The old man went up to him, stared at him, and said, "And why not, chuck, if thou hadst but the gift required for it? Every man paints and tricks himself out, to put himself off for better than he really is, and to pass for a wonderfully precious original, when most of them are but daubed copies of copies. Hadst thou but heard my patron analyse the picture, then mightest thou have learnt something! Now I begin to understand all the technical designs of Julio Romano; thou wilt not believe how many excellences I had overlooked in the picture, how many passages of his racy pencil. Ay, it is delightful to penetrate so thoroughly into such an artist; and when one comprehends him entirely, and in all his parts alike, there creeps over us in the full sense of his high merit a feeling of self-complacency, as though we ourselves had some share in the display of his genius; for fully to understand a work of art, they say, is in some measure to produce it. What deep gratitude I owe to my serene patron and critic, for having, beside the money, poured into me such a flood of inspiration!"
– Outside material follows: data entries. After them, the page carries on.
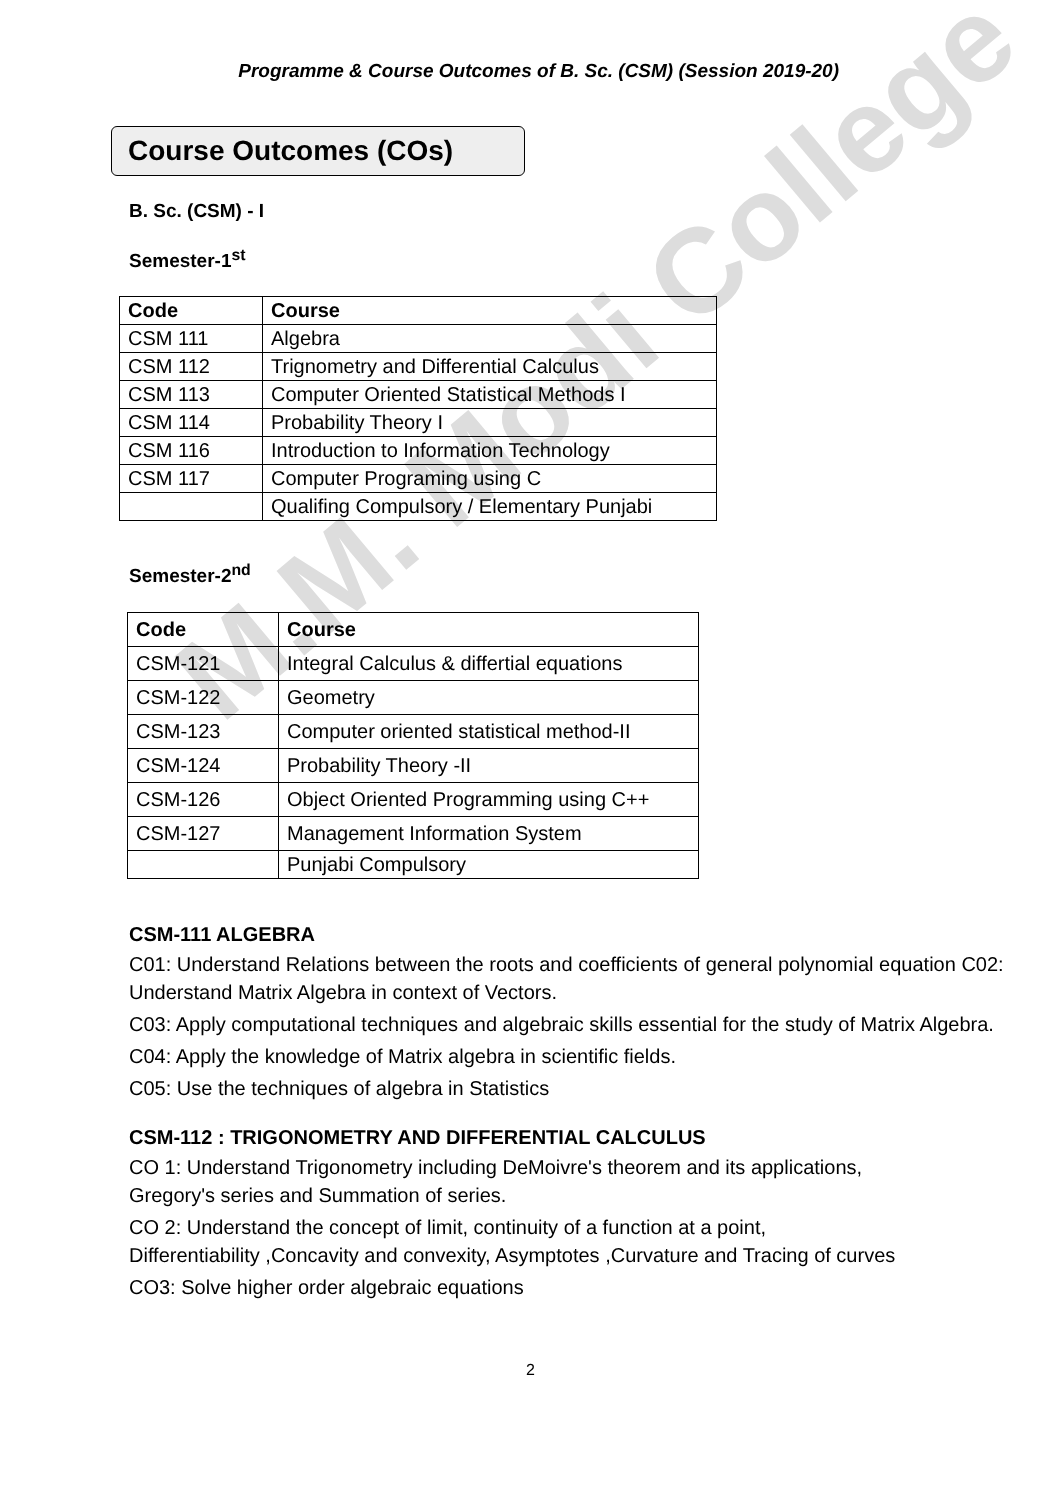M.M. Modi College
Programme & Course Outcomes of B. Sc. (CSM) (Session 2019-20)
Course Outcomes (COs)
B. Sc. (CSM) - I
Semester-1<sup>st</sup>
| Code | Course |
| --- | --- |
| CSM 111 | Algebra |
| CSM 112 | Trignometry and Differential Calculus |
| CSM 113 | Computer Oriented Statistical Methods I |
| CSM 114 | Probability Theory I |
| CSM 116 | Introduction to Information Technology |
| CSM 117 | Computer Programing using C |
| | Qualifing Compulsory / Elementary Punjabi |
Semester-2<sup>nd</sup>
| Code | Course |
| --- | --- |
| CSM-121 | Integral Calculus & differtial equations |
| CSM-122 | Geometry |
| CSM-123 | Computer oriented statistical method-II |
| CSM-124 | Probability Theory -II |
| CSM-126 | Object Oriented Programming using C++ |
| CSM-127 | Management Information System |
| | Punjabi Compulsory |
CSM-111 ALGEBRA
C01: Understand Relations between the roots and coefficients of general polynomial equation C02: Understand Matrix Algebra in context of Vectors.
C03: Apply computational techniques and algebraic skills essential for the study of Matrix Algebra.
C04: Apply the knowledge of Matrix algebra in scientific fields.
C05: Use the techniques of algebra in Statistics
CSM-112 : TRIGONOMETRY AND DIFFERENTIAL CALCULUS
CO 1: Understand Trigonometry including DeMoivre's theorem and its applications, Gregory's series and Summation of series.
CO 2: Understand the concept of limit, continuity of a function at a point, Differentiability ,Concavity and convexity, Asymptotes ,Curvature and Tracing of curves
CO3: Solve higher order algebraic equations
2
"If I had not seen the man at the canvas painting," exclaimed Edward smiling, "he might make me believe the picture was genuine."
"What hast thou seen?" answered the old man warmly: "what dost thou understand of the magic of art, and of those invisible spirits which are attracted and embodied by means of colour and design? These are very mysteries for the profane. Dost believe then that a man only paints to make a picture, and that the pallet, the pencil and the good purpose are sufficient? O my dear simpleton, there must concur besides strange conjunctures, astral influxes, and the favour of a variety of spirits, in order to bring about a work as it should be! Did it never fall within thy experience, that an artist of fine perceptions and great depth of thought has spread his canvas, and dipped his pencil into the best colours, to lure and entice the most lovely ideal into his net? He has proposed to himself in the simplicity of his heart to paint an Apollo, he draws and touches, and rubs and brushes, and smiles enamoured and with the sweetest complacency at the creature which is to issue from the void and mist; and now when it is finished, behold all his skilfully-laid nets have caught a mere 'lob of spirits,' that grins and mows at us out of the Arcadian landscape! Now come the ignoramuses, and bawl and rave: 'The painter fellow has no talent, he has not properly understood the antique, he has produced a daub instead of an ideal,' and more such crude judgments. So is justice refused to the susceptible heart of the artist, because an absolute devil, an imp of darkness has fallen into the snare of his art, instead of an angel of light. For these spirits also range about, and only watch for an opportunity to embody themselves. Works of former painters, which have somehow been lost, often wander about a long while distressed in empty space, till a kind and able man again affords them an opportunity of descending in a visible shape. It has cost me labour enough to recover that composition of the excellent Roman artist; it requires more study than thou didst spend in thy boyhood to kidnap thy neighbour's pigeons. If thou art of opinion that, to paint a sacred history, a man is not obliged to bring all his devotion to bear upon the subject, thou art under a great error, from which our talented young friend Dietrich would be best able to relieve thee."